What you will do: Find every line below with the word "Quillas" in it, and copy each one.

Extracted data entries
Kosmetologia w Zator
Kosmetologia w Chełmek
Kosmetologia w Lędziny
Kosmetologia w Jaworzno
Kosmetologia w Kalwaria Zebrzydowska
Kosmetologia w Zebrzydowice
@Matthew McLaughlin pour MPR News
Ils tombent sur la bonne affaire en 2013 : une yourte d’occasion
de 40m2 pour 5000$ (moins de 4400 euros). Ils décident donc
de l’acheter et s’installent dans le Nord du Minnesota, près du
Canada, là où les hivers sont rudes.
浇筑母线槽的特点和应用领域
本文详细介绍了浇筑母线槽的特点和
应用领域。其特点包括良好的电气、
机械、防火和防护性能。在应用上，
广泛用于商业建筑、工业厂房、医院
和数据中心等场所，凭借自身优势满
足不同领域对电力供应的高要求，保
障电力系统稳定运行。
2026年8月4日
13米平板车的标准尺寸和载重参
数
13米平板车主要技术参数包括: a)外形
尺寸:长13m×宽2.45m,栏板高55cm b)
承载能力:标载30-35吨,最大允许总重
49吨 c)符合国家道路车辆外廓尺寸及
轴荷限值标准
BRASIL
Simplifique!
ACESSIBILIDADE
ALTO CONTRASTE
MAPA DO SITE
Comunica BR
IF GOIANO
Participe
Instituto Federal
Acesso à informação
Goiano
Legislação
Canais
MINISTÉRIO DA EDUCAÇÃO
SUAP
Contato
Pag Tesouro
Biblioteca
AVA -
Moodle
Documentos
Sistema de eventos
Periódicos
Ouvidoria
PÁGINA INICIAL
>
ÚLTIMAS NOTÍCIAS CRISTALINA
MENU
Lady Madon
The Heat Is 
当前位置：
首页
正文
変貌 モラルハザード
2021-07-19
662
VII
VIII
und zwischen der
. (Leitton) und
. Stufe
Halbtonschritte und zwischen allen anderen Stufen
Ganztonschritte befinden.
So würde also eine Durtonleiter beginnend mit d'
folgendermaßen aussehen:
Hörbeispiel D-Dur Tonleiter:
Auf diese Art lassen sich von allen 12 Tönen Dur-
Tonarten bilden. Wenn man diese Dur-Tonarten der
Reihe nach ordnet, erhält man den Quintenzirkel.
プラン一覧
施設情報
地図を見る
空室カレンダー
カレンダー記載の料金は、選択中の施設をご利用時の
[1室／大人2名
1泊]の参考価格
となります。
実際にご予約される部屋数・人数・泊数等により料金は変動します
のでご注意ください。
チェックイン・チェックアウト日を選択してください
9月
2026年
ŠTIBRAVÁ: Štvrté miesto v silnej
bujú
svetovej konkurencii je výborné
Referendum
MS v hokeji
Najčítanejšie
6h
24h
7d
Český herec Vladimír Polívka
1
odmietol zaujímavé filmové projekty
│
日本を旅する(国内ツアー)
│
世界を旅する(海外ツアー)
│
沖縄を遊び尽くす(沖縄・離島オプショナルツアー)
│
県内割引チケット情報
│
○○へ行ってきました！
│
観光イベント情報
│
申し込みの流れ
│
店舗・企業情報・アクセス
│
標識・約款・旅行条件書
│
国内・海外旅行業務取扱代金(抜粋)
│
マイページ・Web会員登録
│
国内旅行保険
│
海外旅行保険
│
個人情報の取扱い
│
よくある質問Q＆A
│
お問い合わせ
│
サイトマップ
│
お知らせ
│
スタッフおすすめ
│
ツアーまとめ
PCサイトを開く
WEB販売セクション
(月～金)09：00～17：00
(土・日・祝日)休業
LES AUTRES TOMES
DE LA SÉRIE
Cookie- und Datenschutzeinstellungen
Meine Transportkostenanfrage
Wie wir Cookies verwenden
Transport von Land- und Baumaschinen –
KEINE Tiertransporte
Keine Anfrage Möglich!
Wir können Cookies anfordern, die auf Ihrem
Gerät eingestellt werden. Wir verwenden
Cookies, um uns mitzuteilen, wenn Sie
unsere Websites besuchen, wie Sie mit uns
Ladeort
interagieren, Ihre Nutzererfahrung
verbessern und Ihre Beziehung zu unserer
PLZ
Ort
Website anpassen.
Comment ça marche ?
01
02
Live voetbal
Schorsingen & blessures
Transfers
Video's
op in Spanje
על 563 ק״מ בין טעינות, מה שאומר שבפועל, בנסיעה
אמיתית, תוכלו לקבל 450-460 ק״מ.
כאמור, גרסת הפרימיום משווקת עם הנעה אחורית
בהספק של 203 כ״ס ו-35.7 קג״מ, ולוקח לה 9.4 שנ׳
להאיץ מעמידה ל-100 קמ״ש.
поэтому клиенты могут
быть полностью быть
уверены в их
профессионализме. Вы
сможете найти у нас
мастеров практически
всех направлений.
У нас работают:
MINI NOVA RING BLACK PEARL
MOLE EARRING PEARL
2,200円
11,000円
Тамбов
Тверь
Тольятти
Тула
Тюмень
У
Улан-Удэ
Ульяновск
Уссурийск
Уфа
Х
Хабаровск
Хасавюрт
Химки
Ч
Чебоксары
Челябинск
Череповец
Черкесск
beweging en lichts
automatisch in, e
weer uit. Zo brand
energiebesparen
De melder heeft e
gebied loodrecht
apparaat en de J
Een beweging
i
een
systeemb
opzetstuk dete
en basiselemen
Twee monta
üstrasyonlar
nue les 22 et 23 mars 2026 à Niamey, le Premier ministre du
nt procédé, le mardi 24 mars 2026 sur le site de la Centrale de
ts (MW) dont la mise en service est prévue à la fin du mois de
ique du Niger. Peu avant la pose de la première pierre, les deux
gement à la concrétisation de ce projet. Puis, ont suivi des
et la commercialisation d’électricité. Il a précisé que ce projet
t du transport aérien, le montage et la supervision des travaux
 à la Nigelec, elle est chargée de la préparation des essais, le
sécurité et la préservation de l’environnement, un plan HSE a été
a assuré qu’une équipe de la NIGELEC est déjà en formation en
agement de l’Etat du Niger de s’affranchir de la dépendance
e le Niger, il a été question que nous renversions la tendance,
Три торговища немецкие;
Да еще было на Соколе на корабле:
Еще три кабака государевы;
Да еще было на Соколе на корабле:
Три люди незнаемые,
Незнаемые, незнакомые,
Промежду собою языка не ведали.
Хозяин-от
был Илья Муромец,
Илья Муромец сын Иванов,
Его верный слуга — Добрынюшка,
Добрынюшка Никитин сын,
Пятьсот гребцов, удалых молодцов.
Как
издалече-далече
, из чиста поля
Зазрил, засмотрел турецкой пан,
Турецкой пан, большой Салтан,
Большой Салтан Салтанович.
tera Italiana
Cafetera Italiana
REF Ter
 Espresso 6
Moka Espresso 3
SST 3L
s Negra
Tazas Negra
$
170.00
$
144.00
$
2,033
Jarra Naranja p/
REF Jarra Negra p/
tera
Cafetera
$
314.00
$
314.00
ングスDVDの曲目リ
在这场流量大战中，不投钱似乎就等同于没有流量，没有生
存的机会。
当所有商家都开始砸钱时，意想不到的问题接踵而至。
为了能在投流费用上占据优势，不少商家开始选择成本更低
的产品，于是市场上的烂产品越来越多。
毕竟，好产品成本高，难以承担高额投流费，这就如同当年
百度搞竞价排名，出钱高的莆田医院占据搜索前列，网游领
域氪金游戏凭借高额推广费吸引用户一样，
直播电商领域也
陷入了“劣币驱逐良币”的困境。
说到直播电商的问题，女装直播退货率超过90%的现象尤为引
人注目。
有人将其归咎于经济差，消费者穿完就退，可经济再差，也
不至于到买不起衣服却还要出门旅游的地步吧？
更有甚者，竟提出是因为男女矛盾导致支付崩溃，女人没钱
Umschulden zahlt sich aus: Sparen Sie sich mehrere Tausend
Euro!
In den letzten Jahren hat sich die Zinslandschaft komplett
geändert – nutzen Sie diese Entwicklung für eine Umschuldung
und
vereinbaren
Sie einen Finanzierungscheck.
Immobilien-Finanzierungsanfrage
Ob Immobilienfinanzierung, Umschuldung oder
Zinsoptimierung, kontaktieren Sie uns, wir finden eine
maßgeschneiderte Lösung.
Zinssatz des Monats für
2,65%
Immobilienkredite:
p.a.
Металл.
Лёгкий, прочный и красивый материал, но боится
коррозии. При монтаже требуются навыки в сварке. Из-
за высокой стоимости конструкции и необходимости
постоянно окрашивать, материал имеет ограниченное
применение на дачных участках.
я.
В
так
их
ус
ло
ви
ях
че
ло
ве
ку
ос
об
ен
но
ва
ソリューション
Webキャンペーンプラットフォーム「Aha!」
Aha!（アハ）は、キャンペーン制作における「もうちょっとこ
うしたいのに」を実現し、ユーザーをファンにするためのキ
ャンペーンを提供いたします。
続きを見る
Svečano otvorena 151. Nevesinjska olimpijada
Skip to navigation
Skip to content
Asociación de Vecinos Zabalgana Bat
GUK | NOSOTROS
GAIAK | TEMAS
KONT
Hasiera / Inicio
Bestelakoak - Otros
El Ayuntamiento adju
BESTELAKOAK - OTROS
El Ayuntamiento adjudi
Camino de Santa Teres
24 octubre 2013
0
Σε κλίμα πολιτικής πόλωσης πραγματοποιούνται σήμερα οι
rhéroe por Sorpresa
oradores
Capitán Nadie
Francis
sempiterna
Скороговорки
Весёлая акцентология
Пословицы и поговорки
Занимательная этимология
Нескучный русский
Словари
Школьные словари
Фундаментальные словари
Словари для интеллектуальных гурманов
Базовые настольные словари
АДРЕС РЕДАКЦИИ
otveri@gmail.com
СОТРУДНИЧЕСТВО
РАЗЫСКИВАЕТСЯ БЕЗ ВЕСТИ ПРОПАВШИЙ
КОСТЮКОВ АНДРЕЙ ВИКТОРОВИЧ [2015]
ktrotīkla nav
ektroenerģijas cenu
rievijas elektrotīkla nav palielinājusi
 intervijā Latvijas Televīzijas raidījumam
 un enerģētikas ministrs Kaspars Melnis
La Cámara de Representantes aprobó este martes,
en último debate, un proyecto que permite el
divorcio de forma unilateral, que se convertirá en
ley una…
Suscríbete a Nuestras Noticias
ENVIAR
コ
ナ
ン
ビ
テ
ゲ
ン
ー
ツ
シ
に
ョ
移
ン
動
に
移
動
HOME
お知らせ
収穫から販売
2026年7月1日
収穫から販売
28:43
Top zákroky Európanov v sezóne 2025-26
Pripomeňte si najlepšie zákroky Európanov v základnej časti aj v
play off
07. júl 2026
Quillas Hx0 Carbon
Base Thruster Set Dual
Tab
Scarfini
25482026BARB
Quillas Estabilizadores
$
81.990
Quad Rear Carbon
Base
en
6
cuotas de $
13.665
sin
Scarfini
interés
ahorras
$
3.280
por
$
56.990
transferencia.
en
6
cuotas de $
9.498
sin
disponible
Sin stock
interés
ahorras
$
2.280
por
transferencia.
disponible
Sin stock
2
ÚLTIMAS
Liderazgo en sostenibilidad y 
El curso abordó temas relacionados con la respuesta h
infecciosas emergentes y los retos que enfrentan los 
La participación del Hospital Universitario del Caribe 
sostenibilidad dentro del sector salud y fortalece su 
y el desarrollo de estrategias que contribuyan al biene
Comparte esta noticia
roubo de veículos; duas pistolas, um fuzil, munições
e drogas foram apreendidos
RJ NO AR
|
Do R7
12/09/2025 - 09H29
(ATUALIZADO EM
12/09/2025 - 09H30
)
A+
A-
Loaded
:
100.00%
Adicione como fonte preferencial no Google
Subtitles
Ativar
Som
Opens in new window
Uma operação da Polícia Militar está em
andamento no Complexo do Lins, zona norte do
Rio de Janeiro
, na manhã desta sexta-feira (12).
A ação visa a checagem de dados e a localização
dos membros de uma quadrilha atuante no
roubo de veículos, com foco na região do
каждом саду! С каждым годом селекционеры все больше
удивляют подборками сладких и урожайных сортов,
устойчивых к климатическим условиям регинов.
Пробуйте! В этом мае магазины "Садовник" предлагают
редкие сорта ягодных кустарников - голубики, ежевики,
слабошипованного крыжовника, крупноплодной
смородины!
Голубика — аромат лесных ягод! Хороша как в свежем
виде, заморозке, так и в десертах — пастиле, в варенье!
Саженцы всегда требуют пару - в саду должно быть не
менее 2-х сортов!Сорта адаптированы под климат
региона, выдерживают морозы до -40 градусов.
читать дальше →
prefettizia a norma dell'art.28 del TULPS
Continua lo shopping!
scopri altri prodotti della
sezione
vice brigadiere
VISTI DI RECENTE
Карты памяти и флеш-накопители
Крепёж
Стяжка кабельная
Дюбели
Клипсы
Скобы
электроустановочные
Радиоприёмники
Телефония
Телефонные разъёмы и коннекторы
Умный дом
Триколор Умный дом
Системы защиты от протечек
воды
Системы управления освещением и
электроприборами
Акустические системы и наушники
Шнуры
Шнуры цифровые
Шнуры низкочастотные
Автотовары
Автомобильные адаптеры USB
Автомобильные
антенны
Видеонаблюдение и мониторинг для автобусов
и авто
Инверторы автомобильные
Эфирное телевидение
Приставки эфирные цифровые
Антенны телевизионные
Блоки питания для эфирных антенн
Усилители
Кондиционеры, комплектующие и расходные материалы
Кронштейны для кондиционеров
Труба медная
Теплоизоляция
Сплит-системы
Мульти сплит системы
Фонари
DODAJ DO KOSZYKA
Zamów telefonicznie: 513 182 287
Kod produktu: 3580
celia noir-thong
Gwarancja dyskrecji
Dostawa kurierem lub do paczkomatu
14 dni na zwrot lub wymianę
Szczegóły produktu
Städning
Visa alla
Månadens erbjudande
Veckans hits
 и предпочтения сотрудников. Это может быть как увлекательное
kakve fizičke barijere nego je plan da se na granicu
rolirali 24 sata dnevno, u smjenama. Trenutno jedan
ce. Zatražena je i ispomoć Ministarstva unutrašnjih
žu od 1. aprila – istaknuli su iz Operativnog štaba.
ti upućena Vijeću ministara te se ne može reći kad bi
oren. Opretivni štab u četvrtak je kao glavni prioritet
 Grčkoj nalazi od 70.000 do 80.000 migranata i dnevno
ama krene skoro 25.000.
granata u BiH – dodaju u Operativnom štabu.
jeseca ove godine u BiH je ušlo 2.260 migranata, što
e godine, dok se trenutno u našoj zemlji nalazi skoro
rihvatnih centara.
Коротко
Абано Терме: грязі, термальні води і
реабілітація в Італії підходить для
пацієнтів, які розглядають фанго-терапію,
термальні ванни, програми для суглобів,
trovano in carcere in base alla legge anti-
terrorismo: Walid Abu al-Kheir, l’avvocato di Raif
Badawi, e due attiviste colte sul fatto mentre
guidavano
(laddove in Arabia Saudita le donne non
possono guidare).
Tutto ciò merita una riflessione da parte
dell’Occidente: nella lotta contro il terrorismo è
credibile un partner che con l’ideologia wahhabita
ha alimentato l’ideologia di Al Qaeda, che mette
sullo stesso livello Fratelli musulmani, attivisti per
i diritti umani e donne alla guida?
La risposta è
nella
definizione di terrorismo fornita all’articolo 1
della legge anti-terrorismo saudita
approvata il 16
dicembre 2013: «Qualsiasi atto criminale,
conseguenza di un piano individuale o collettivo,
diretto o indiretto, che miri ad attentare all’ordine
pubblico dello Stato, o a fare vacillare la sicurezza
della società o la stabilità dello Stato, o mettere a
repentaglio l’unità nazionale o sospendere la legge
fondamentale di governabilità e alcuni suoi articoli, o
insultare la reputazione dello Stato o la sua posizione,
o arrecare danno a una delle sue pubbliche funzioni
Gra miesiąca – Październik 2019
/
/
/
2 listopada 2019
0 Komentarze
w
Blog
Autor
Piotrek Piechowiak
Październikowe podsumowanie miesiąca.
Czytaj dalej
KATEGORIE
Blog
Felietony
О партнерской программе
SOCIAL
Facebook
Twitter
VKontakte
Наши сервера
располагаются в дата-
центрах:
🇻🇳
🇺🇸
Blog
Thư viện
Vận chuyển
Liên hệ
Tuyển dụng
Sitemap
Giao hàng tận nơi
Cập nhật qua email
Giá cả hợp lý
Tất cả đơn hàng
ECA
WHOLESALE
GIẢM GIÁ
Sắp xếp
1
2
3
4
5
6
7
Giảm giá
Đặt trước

Worked solution:
Quillas Hx0 Carbon
Quillas Estabilizadores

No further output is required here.